When it comes to fairness, artificial intelligence (AI) is imperfect.
Despite their apparent superpowers, AI-based algorithms that drive important decision making can carry or even amplify the biases of their human creators. These invisible biases can lead to unintended consequences when AI is used to combine the preferences of multiple decision makers, some of whom may be biased, to rank candidates for jobs, scholarships, loans, awards, or other distinctions.
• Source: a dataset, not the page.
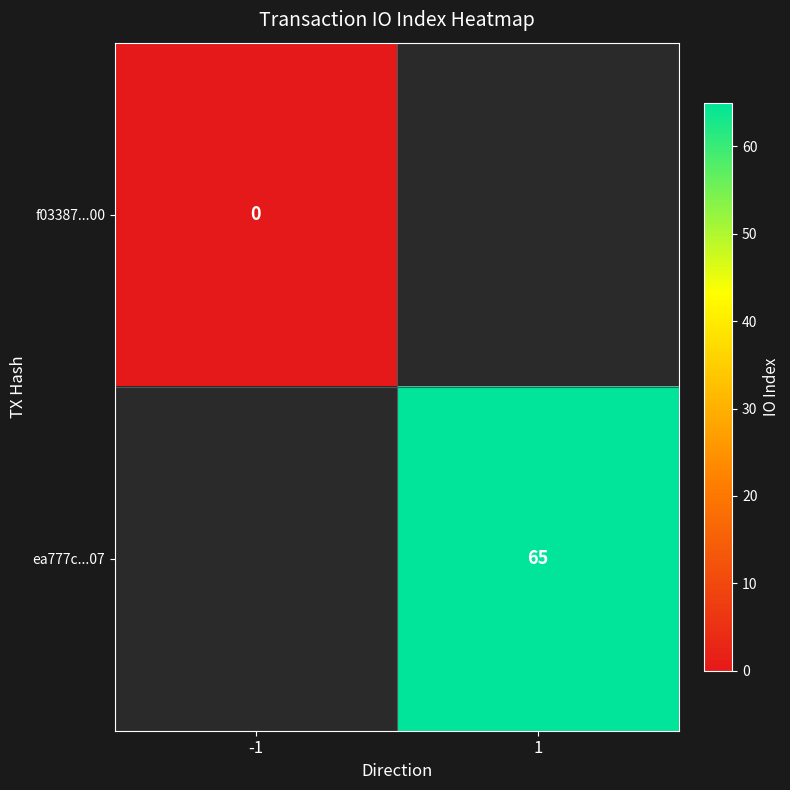

Is it true that ea777c...07 equals 65 at 1?

True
But Elke Rundensteiner, William Smith Dean's Professor in the Department of Computer Science and founding director of the Data Science program at WPI, and her students are developing a way to address this problem with algorithms that help ensure fairness in aggregated rankings that impact people in profound ways. The work has been supported by a grant of nearly $500,000 from the National Science Foundation.
“It’s a difficult problem to integrate preferences by multiple decision makers, who may harbor biases, into a combined consensus ranking and also make sure that this aggregated ranking fairly includes diverse individuals from underrepresented groups,” Rundensteiner says. “As AI plays a larger role in society, further impacting our way of life, we need effective mechanisms to achieve both fairness and consensus in rankings.”
Rankings are used everywhere for decisions that can alter individuals’ lives and can be created by combining the preferences of individual decision makers. Committee members who are interviewing job candidates, for example, might submit their preferred candidates to an AI-based program, which would then be used to produce an aggregated ranking of the candidates.